Problem to work on:
Copy all of the rows below word for word, leaving out the pictures.
───── Input for this task
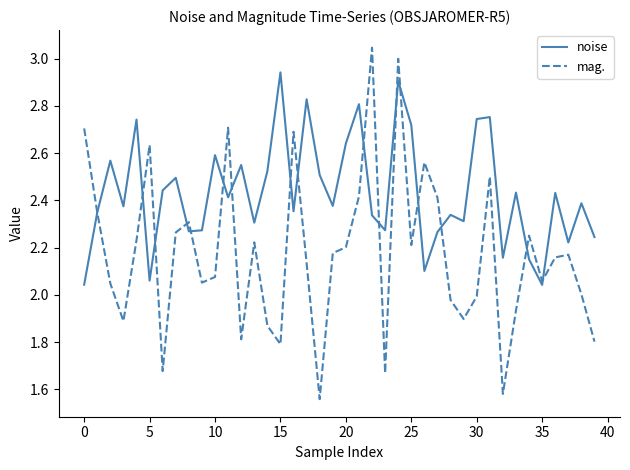

Rank the series by their maximum value, from highest to lowest.

mag., noise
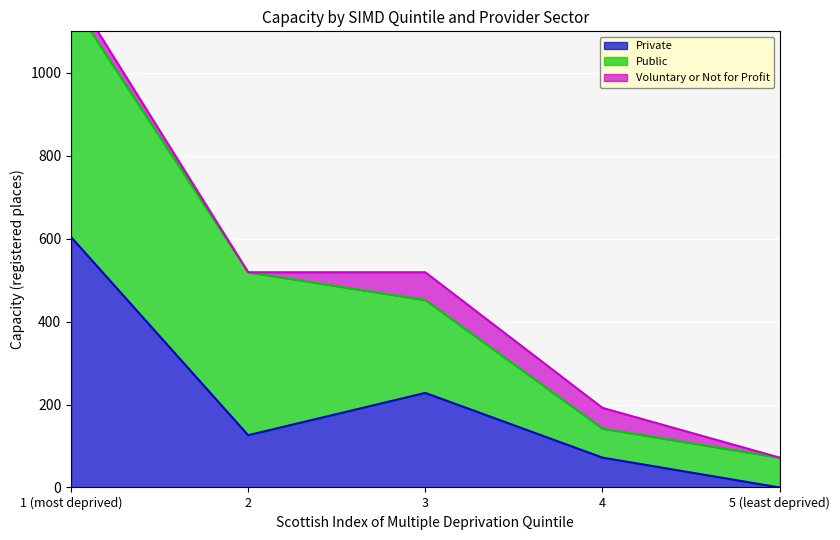

The value of Voluntary or Not for Profit at 3 is 33. True or false?

False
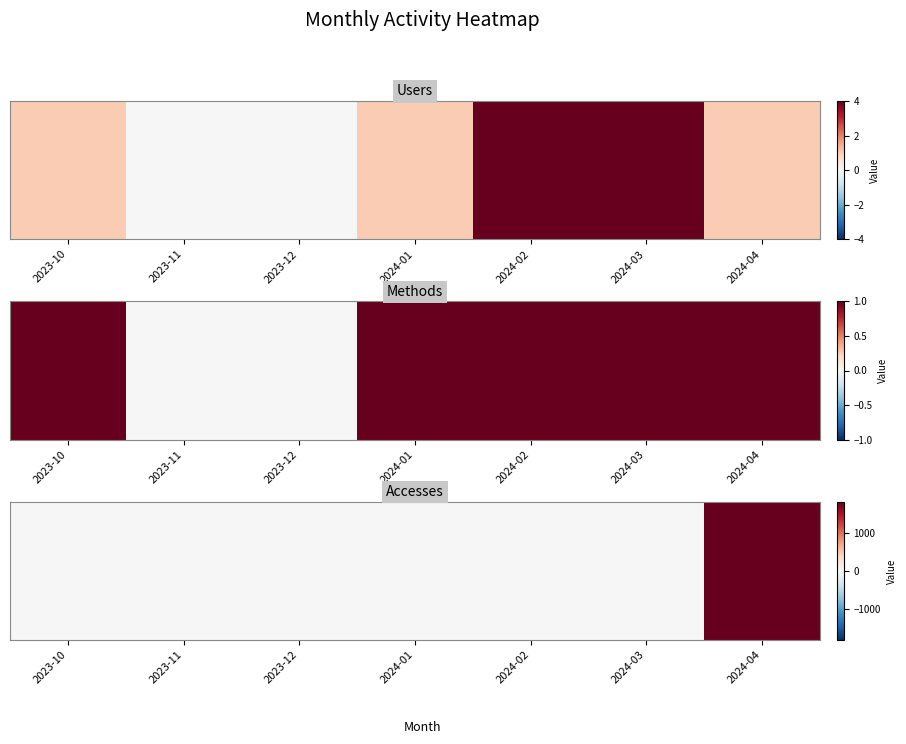

What is the difference between the values at 2024-04 and 2024-01?

1820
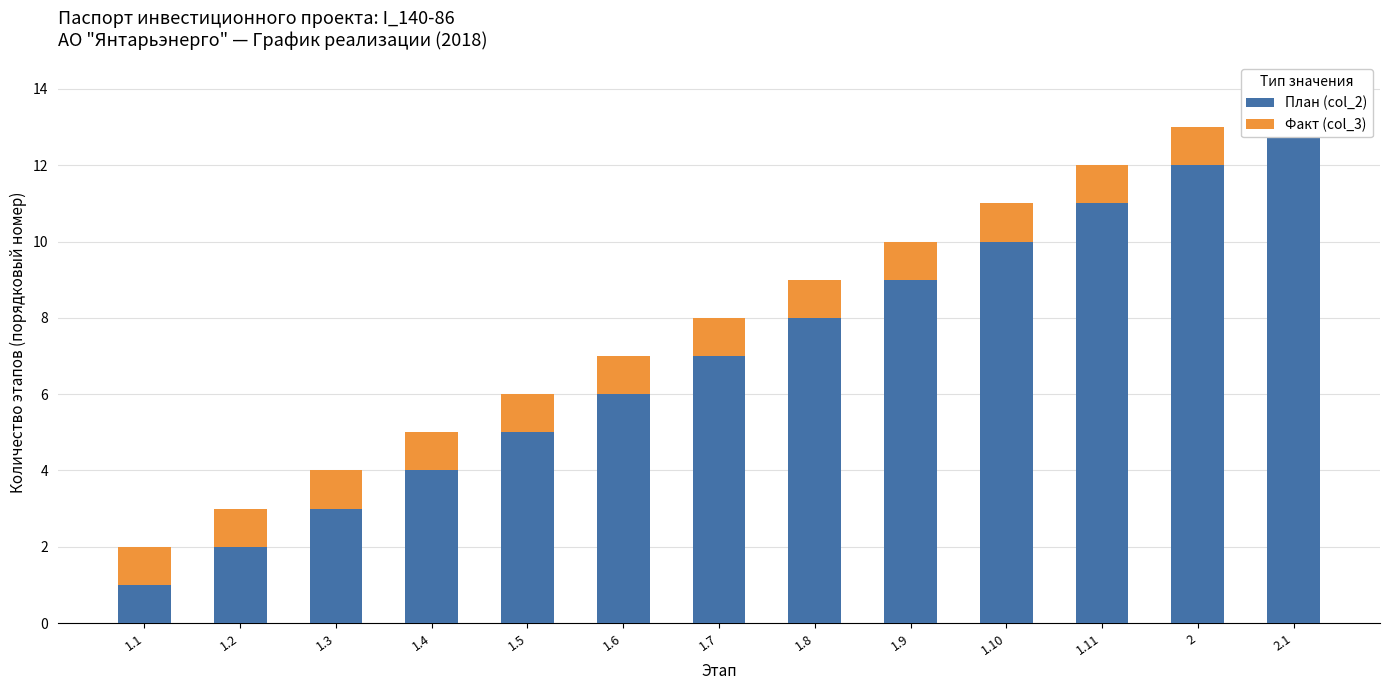

What is the sum of the План (col_2) values at 1.11 and 1.1?

12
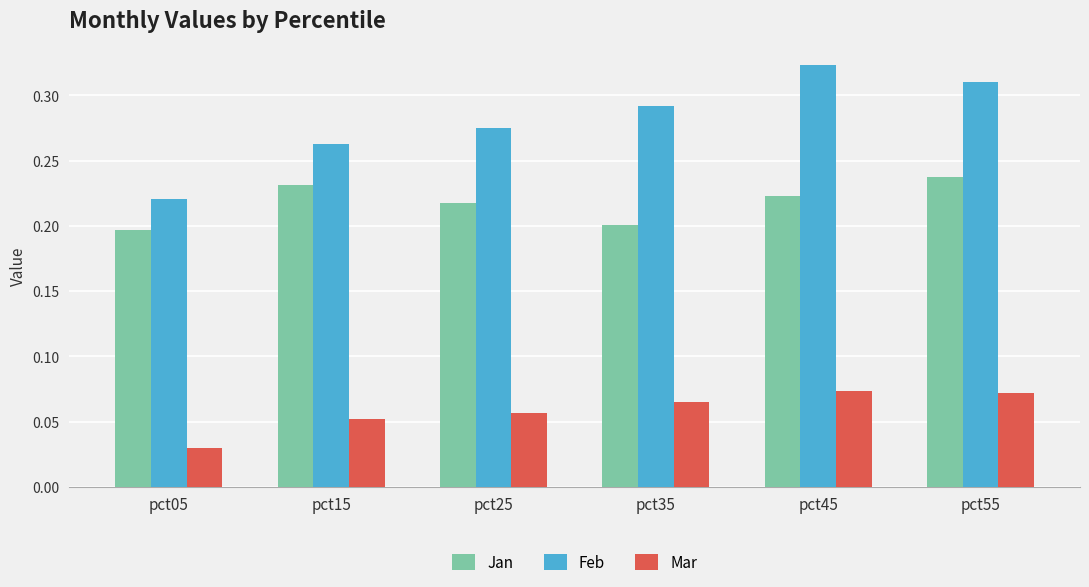

Where is Jan nearest to the value 0?

pct05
──────────
Exercise result:
Rank the series by their maximum value, from highest to lowest.

mag., noise

The value of Voluntary or Not for Profit at 3 is 33. True or false?

False

What is the difference between the values at 2024-04 and 2024-01?

1820

What is the sum of the План (col_2) values at 1.11 and 1.1?

12

Where is Jan nearest to the value 0?

pct05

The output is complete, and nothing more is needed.